Tao recente como a finais de maio, Éric Marty, autor de “Le sexe des modernes’’, foi objeto de um ataque feroz que impediu que ditara uma conferência relacionada com seu livro, em Genebra. Militantes trans invadiram a sala vociferando consignas em uma espécie de trance surdo e refratário a qualquer raciocínio, e apesar dos esforços de Marty e de outros para dialogar, rasgaram os papéis do texto da conferência e nao permitiram que falasse.

Claramente, o desafio está lançado, porque o projeto woke é inimigo da democracia, e ameaça algumas coordenadas maiores de possibilidade para a prática analítica, incluindo as de sua extensão e seu diálogo permanente e necessário com os saberes contemporâneos, mas também ameaça a disponibilidade do dispositivo analítico para o ser falante como espaço que preserva sua singularidade.

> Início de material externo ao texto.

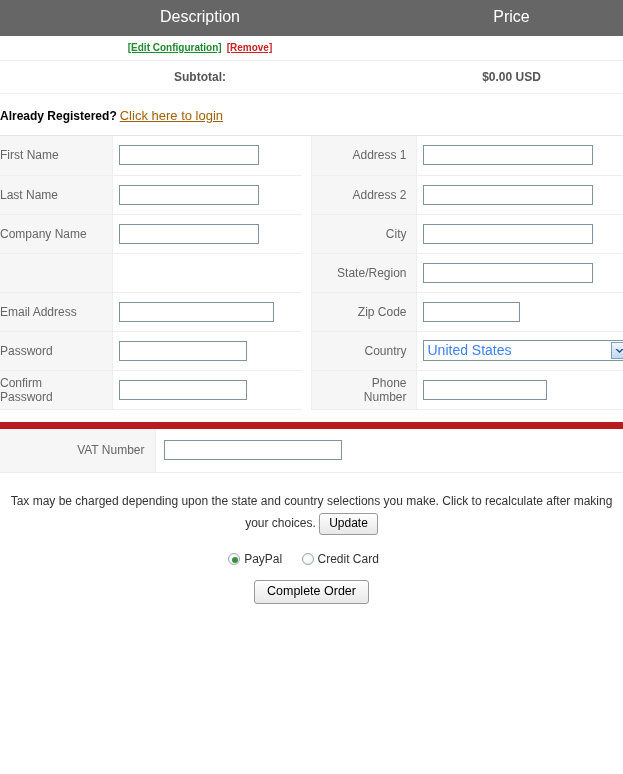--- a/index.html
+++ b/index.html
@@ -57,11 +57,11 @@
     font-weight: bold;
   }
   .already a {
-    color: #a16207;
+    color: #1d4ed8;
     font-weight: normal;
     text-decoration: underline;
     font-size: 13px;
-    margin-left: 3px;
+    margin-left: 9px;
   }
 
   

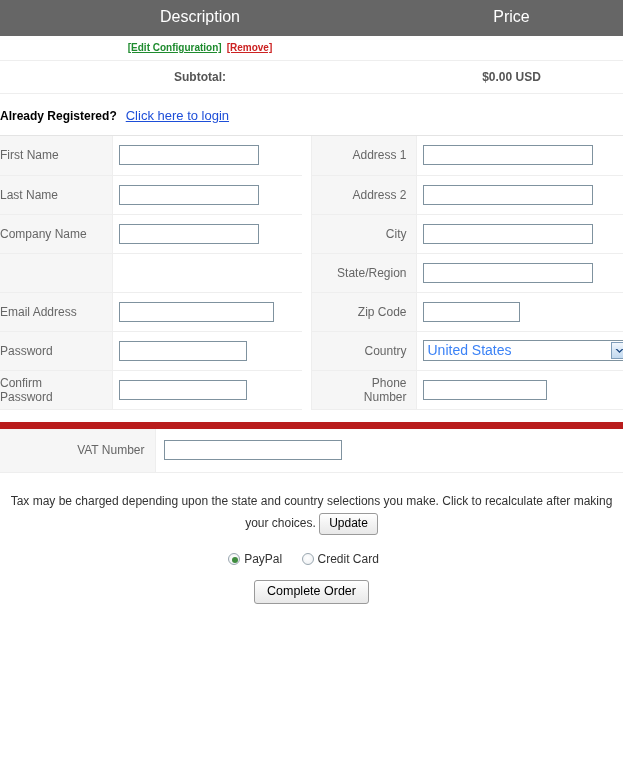--- a/index.html
+++ b/index.html
@@ -77,7 +77,7 @@
     width: 112px;
     background: #f6f6f6;
     border-right: 1px solid #eeeeee;
-    text-align: left;
+    text-align: center;
     padding-right: 9px;
     color: #666666;
     font-size: 12px;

Os termos deste desafío ainda não foram desvendados totalmente, parece que estamos no instante de ver, de localizar e ler os signos que marcam sua expansão, com os formidáveis recursos de nossa orientação certamente, mas também com certa docilidade a suas manifestações, antes de nos precipitarmos em uma confrontação prematura ou desestima-lo com displicência.

 


[1] Merriam-Webster, “Stay woke”. Recuperado em https://bit.ly/3ao7xXn
[2] MacDonald, H.: “Woke science is an experiment certain to fail.” Recuperado en https://bit.ly/3NwpYao
[3]Impactio.: “What is ‘woke science’ and what does it mean for an evolving research landscape”. Recuperado em https://bit.ly/3PJ9BJv
[4]Aseff, J., Jaigu, F., Leblanc, V., Miller-Rose, E., Zapata, G.: Wokism, a challenge indeed. Presentaçao do Informe do Comité de Ação da Escola Una, lido por France Jaigu, abril 2022, inédito.
[5]Aseff, J., Jaigu, F., Leblanc, V., Miller-Rose, E., Zapata, G.: El woke frente al psicoanálisis. Informe do Comité de Ação da Escuela Una, março 2022, inêdito.
[6]Lukianoff, G., Haidt, J.: The coddling of the american mind: how good intentions and bad ideas are setting up a generation for failure, Penguin Press, New York, 2018.
[7]Murray, D.: The madness of crowds: gender, race and identity. Bloomsbury Publishing, UK, 2019, 288 pp.